BEGIN Exercise input

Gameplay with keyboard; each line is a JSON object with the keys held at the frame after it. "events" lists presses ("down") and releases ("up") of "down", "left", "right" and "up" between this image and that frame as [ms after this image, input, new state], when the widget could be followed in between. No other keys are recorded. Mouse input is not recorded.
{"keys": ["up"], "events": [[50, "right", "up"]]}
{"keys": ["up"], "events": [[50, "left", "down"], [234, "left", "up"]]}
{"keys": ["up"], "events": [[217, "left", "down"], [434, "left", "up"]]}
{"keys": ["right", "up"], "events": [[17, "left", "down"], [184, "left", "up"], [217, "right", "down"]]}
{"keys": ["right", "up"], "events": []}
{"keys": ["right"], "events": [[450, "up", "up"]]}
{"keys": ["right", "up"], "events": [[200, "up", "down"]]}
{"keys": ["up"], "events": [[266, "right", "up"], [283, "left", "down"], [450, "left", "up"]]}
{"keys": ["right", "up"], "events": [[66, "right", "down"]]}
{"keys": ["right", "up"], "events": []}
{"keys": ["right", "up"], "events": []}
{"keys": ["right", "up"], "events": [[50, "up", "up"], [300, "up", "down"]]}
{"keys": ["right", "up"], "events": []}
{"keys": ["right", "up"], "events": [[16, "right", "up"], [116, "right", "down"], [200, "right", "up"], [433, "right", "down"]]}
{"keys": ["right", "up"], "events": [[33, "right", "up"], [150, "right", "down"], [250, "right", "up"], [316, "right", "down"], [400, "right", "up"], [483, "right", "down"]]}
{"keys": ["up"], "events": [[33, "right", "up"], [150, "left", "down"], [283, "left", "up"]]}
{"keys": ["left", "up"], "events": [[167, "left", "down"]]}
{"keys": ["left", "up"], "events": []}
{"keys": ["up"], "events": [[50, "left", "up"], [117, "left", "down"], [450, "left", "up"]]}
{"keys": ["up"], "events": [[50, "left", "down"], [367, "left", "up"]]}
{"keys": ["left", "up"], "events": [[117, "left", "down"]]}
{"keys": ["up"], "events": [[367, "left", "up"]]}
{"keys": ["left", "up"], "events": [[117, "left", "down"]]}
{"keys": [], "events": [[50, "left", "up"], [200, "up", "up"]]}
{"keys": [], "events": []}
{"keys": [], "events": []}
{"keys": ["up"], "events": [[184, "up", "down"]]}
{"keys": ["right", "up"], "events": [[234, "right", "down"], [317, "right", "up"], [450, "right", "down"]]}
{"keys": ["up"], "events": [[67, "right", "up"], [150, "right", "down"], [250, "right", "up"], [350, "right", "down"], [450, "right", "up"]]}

END Exercise input

From the records above, please extract every line and repeat it exactly.

Completed task —
Gameplay with keyboard; each line is a JSON object with the keys held at the frame after it. "events" lists presses ("down") and releases ("up") of "down", "left", "right" and "up" between this image and that frame as [ms after this image, input, new state], when the widget could be followed in between. No other keys are recorded. Mouse input is not recorded.
{"keys": ["up"], "events": [[50, "right", "up"]]}
{"keys": ["up"], "events": [[50, "left", "down"], [234, "left", "up"]]}
{"keys": ["up"], "events": [[217, "left", "down"], [434, "left", "up"]]}
{"keys": ["right", "up"], "events": [[17, "left", "down"], [184, "left", "up"], [217, "right", "down"]]}
{"keys": ["right", "up"], "events": []}
{"keys": ["right"], "events": [[450, "up", "up"]]}
{"keys": ["right", "up"], "events": [[200, "up", "down"]]}
{"keys": ["up"], "events": [[266, "right", "up"], [283, "left", "down"], [450, "left", "up"]]}
{"keys": ["right", "up"], "events": [[66, "right", "down"]]}
{"keys": ["right", "up"], "events": []}
{"keys": ["right", "up"], "events": []}
{"keys": ["right", "up"], "events": [[50, "up", "up"], [300, "up", "down"]]}
{"keys": ["right", "up"], "events": []}
{"keys": ["right", "up"], "events": [[16, "right", "up"], [116, "right", "down"], [200, "right", "up"], [433, "right", "down"]]}
{"keys": ["right", "up"], "events": [[33, "right", "up"], [150, "right", "down"], [250, "right", "up"], [316, "right", "down"], [400, "right", "up"], [483, "right", "down"]]}
{"keys": ["up"], "events": [[33, "right", "up"], [150, "left", "down"], [283, "left", "up"]]}
{"keys": ["left", "up"], "events": [[167, "left", "down"]]}
{"keys": ["left", "up"], "events": []}
{"keys": ["up"], "events": [[50, "left", "up"], [117, "left", "down"], [450, "left", "up"]]}
{"keys": ["up"], "events": [[50, "left", "down"], [367, "left", "up"]]}
{"keys": ["left", "up"], "events": [[117, "left", "down"]]}
{"keys": ["up"], "events": [[367, "left", "up"]]}
{"keys": ["left", "up"], "events": [[117, "left", "down"]]}
{"keys": [], "events": [[50, "left", "up"], [200, "up", "up"]]}
{"keys": [], "events": []}
{"keys": [], "events": []}
{"keys": ["up"], "events": [[184, "up", "down"]]}
{"keys": ["right", "up"], "events": [[234, "right", "down"], [317, "right", "up"], [450, "right", "down"]]}
{"keys": ["up"], "events": [[67, "right", "up"], [150, "right", "down"], [250, "right", "up"], [350, "right", "down"], [450, "right", "up"]]}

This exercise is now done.